INSTRUCCIONES =
1/ Enumera todas las formas en que, según el texto sobre inteligencia artificial, puede percibirse la actual batalla por la supremacía en la IA.
2/ Reproduce del texto sobre inteligencia artificial todo lo que va desde "El funcionamiento de" hasta "a corto plazo.".

TEXTO EXTRAÍDO =

La esencia de las inteligencias artificiales, sobre todo la de las IA basadas en el llamado “aprendizaje profundo”, es el cálculo. No el tipo de cálculo como el que lleva a cabo un jugador de ajedrez para prever las próximas jugadas de su adversario y escoger la suya. Se trata de un cálculo matemático; de probabilidades, para ser más preciso.
Importa tomar conciencia de ello porque el impulso hacia el desarrollo y la expansión de la IA se sustenta en la convicción filosófica e ideológica de que hay muchos problemas y situaciones en que los resultados de un cálculo matemático automatizado son más confiables que los derivados del razonamiento humano. La actual batalla por la supremacía en la IA puede pues percibirse no sólo como una carrera tecnológica o por la obtención de beneficios económicos a corto plazo, sino como una pugna estratégica por ganar influencia y poder en procesos de decisión, con derivadas sociales y políticas evidentes.
El funcionamiento de las IA actuales difiere radicalmente del previsto por quienes en 1955 convocaron el evento considerado como fundacional de la IA. Su punto de partida era la hipótesis de que cualquier característica de la inteligencia humana podría en principio describirse de un modo tan preciso que hiciera posible construir una máquina (un algoritmo, diríamos hoy) que simulara ser inteligente. Sin embargo, una tal descripción no existe todavía, ni es previsible que aparezca a corto plazo.

Entradas de datos guardadas:

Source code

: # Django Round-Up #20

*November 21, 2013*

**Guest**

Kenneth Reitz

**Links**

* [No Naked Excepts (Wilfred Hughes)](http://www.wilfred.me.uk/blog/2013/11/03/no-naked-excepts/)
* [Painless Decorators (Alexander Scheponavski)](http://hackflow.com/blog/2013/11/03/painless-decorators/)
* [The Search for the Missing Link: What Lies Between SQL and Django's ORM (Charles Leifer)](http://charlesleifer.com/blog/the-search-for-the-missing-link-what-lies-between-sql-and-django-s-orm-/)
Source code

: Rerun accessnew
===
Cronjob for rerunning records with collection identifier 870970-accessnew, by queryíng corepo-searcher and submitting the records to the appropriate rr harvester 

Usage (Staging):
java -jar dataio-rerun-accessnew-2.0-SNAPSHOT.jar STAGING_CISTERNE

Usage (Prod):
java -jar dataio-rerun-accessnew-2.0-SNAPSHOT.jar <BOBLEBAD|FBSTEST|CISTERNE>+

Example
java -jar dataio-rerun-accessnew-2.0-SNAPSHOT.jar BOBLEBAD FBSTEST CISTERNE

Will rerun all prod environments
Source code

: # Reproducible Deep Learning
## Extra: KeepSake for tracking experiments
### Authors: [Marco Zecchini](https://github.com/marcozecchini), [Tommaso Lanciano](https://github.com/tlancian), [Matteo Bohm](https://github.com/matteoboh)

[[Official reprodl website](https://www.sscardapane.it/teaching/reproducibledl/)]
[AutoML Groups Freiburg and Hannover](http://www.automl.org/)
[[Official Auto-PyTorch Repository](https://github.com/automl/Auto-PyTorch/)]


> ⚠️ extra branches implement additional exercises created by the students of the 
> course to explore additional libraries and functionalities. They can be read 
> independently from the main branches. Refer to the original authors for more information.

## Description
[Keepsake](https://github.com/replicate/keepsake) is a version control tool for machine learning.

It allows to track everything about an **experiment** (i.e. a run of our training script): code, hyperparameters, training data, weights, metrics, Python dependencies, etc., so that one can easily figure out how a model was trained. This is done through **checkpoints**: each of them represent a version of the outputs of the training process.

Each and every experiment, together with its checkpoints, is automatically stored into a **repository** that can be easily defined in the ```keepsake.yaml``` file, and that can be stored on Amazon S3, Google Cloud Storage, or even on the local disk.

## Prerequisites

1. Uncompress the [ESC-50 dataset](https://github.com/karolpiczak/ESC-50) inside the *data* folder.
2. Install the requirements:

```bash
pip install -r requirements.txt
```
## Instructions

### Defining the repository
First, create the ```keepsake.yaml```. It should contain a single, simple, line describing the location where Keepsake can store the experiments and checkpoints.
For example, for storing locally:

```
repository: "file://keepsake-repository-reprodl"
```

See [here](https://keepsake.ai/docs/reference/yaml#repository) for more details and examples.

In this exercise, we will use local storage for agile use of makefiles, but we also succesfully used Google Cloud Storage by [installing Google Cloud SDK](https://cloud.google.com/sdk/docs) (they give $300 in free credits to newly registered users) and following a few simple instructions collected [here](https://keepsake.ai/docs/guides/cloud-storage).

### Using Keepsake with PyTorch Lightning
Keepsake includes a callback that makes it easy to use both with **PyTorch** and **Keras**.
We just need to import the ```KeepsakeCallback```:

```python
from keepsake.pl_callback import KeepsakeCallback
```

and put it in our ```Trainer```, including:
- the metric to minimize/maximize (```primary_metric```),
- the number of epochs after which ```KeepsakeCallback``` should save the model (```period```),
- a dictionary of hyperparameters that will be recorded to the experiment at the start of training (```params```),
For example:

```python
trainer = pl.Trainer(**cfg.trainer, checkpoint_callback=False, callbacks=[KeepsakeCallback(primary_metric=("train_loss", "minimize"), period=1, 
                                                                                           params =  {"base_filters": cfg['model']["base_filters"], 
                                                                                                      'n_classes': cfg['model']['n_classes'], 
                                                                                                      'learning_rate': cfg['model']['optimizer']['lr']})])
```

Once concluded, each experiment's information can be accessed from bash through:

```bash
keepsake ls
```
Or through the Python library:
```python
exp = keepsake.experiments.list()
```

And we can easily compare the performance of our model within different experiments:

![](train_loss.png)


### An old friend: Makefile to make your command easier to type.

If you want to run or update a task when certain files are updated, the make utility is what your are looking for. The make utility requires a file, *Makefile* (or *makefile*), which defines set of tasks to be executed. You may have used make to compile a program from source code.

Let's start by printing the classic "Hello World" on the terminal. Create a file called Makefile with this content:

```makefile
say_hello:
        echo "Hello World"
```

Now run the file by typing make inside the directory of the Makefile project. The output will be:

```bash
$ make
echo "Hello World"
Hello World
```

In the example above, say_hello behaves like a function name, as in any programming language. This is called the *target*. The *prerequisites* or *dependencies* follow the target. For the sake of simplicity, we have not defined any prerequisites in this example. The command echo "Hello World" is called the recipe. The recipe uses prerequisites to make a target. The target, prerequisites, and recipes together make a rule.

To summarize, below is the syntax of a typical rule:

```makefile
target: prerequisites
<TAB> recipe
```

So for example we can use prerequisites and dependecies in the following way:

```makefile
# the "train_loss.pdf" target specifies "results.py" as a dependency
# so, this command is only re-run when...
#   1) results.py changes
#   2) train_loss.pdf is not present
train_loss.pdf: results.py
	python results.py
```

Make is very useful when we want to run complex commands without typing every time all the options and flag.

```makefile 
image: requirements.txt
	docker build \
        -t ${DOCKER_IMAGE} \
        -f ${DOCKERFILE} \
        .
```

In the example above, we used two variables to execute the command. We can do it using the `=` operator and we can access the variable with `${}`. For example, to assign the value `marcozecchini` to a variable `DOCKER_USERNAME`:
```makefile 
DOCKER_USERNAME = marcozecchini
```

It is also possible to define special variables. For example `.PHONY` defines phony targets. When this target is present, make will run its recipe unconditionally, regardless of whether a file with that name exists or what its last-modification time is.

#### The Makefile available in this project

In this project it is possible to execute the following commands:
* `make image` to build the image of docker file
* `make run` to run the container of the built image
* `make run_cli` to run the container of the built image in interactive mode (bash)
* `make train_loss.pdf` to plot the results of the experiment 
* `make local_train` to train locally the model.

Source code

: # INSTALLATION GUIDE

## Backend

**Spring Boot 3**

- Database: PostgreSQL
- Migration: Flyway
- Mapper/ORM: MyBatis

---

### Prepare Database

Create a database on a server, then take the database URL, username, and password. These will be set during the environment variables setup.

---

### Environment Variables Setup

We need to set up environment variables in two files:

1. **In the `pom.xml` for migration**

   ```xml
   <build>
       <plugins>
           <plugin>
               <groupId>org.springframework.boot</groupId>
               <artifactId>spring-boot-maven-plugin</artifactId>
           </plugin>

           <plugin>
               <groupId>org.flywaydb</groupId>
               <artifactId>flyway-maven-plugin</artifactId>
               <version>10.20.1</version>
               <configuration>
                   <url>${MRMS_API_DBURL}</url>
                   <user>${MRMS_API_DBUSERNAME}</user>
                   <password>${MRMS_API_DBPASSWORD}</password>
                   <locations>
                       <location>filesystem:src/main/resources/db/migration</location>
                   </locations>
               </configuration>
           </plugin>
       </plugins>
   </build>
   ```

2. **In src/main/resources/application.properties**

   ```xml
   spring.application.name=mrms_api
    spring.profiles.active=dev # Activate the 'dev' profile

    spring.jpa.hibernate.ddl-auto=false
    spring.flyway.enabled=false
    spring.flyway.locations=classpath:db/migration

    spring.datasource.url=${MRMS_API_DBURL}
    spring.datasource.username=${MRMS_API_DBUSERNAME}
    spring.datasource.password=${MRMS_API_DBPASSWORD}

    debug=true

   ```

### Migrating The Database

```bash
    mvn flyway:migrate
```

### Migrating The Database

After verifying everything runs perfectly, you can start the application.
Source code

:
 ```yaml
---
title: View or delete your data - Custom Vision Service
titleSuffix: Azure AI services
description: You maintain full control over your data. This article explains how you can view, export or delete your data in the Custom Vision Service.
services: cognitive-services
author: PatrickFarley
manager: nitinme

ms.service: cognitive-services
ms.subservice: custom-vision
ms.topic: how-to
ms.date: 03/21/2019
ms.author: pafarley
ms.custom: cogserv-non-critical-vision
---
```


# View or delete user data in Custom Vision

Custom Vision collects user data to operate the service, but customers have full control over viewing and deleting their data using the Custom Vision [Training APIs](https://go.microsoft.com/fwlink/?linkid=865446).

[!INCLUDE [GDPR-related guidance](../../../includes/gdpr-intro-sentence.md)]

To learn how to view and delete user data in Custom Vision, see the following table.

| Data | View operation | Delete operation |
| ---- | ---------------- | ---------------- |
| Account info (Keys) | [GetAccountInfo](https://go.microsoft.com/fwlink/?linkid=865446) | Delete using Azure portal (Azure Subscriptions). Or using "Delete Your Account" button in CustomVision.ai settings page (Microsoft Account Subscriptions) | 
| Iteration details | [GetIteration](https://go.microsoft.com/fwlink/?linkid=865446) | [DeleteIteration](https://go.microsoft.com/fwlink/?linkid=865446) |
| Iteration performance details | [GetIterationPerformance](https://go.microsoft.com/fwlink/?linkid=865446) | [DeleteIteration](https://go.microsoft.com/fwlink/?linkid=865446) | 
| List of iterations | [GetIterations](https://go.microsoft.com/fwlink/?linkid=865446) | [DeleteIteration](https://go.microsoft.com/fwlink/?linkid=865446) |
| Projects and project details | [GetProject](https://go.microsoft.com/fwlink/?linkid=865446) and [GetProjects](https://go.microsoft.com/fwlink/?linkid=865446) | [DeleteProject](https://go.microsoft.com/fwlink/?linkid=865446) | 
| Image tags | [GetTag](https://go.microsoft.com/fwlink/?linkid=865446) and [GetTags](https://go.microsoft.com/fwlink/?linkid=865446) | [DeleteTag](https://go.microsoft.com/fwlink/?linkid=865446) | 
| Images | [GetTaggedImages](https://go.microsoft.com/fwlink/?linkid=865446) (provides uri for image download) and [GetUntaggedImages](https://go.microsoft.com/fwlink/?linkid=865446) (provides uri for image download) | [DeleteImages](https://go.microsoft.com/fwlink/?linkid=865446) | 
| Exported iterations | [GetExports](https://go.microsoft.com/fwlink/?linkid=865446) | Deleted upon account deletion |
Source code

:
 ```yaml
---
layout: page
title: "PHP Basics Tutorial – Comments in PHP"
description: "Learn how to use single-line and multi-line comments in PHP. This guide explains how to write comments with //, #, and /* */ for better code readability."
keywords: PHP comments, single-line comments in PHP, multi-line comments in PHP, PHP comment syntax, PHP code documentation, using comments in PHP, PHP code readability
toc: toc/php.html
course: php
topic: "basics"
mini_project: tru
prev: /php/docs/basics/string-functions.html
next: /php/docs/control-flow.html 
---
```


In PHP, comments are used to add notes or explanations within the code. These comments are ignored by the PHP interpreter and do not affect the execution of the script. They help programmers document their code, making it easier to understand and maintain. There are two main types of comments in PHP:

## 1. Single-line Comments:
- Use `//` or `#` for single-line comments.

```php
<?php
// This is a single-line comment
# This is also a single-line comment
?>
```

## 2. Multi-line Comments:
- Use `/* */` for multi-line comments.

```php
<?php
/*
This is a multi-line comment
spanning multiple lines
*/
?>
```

RESULTADOS =
1/
- Una carrera tecnológica
- Una carrera por la obtención de beneficios económicos a corto plazo
- Una pugna estratégica por ganar influencia y poder en procesos de decisión

2/
El funcionamiento de las IA actuales difiere radicalmente del previsto por quienes en 1955 convocaron el evento considerado como fundacional de la IA. Su punto de partida era la hipótesis de que cualquier característica de la inteligencia humana podría en principio describirse de un modo tan preciso que hiciera posible construir una máquina (un algoritmo, diríamos hoy) que simulara ser inteligente. Sin embargo, una tal descripción no existe todavía, ni es previsible que aparezca a corto plazo.